As a result of Ternium Sidor's cooperation with the Venezuelan government to reach an agreement to change what Venezuela's President Hugo Chavez called "unscrupulous business practices"; Venezuela's mining minister announced Friday that Venezuela no longer has any plans to nationalize Sidor.
After negotiating with Venezuela's Ministry of Basic Industries and Mining (MIBAM), Sidor has agreed to lower its steel product prices for Venezuela's home market and invest nearly US$500 million to create more production line and jobs. On Friday, Mining Minister Jose Khan told reporters that the government was satisfied that Sidor would provide enough steel for its domestic market, at or below international prices.
Sidor will resume talks with MIBAM next week. In mid-June, MIBAM and Ternium Sidor announced their tentative agreement, and since then the two parties have been working to refine the specifics of the agreement.
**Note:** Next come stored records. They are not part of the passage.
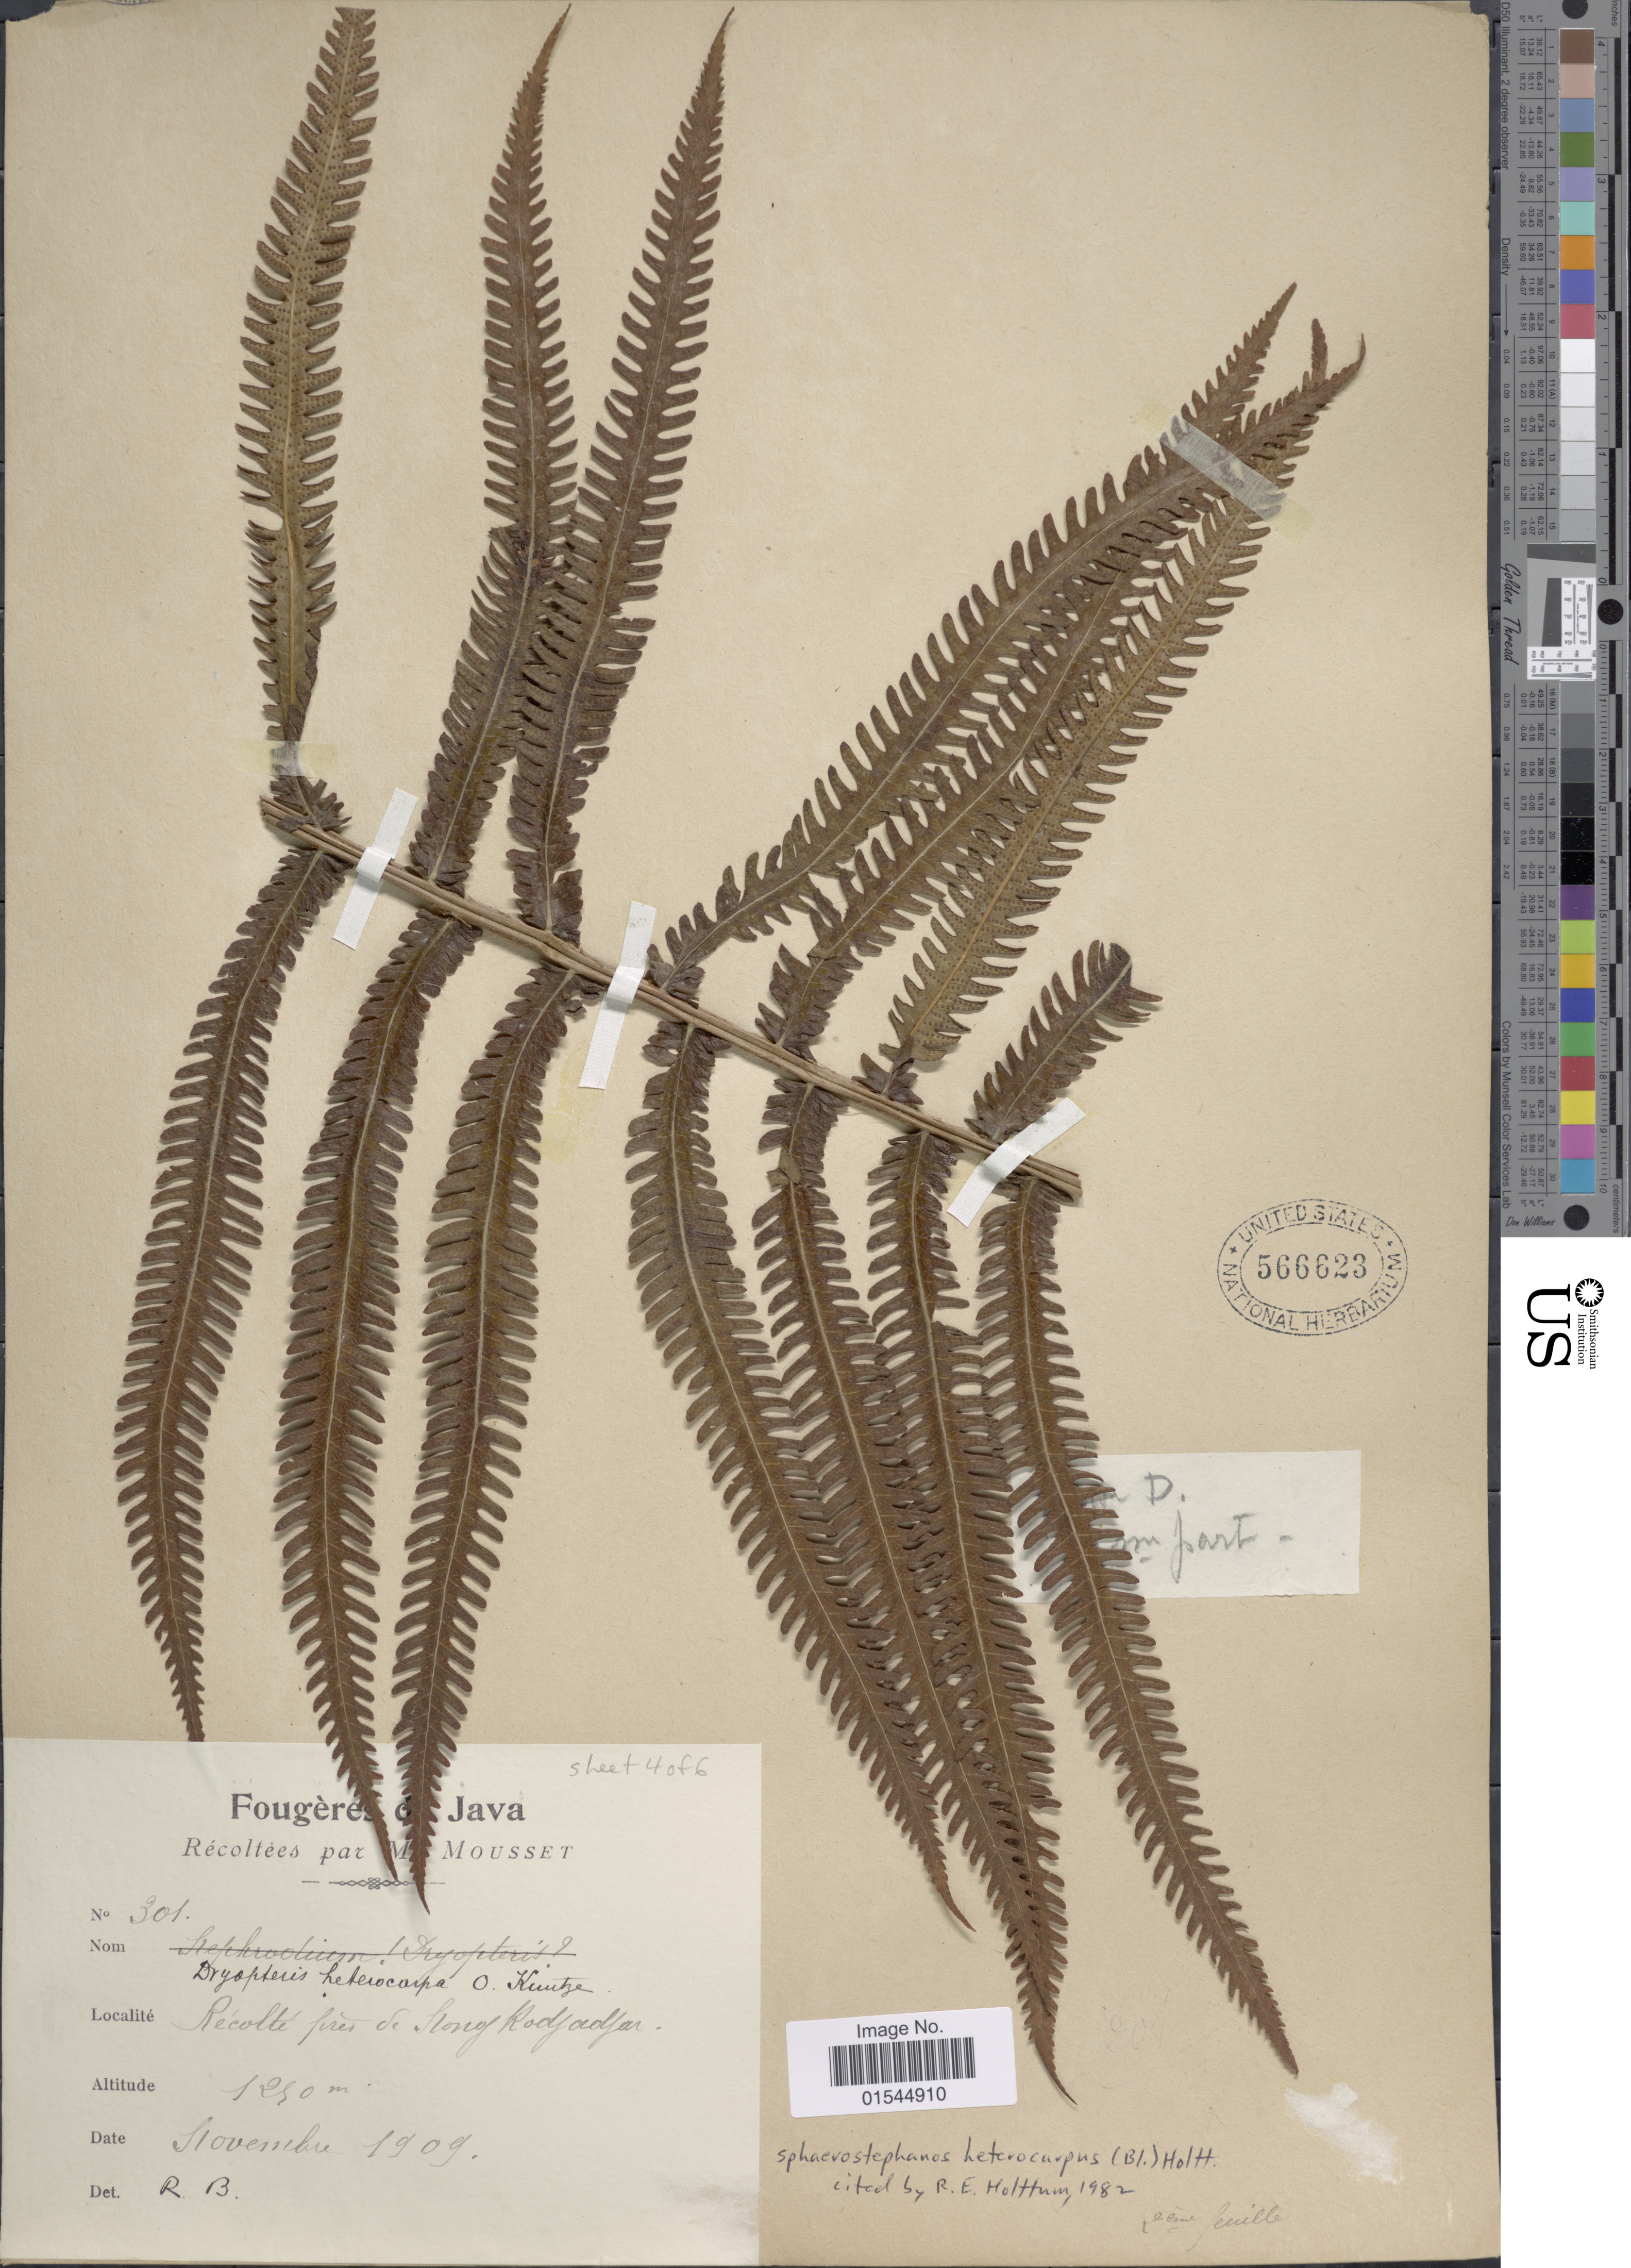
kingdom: Plantae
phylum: Tracheophyta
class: Polypodiopsida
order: Polypodiales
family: Thelypteridaceae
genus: Sphaerostephanos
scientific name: Sphaerostephanos heterocarpus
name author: (Blume) Holttum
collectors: M. Mousset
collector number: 301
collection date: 1909-11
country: Indonesia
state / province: Java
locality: Pres de Nong Kodjadjar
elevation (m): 1250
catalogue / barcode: US 566623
Experts expect a final agreement to be reached, but some have voiced skepticism as to whether President Chavez will abide by its terms in the long run.
In May, Venezuela's President Hugo Chavez had threatened to nationalize Sidor if it did not focus on producing steel for its domestic market rather than for foreign markets, demanding that the company also lower prices for Venezuelan customers.
Sidor's parent company, Ternium SA, is controlled by the conglomerate Techint Group of Argentina. Many had speculated that Sidor's Argentine-owned parent company would ultimately prevent Mr. Chavez from nationalizing Sidor. Sidor was privatized in 1997, with Ternium holding a controlling 59.73 percent share in the company. The Venezuelan state controls 20.36 percent of Sidor through state heavy industry holding company CVG.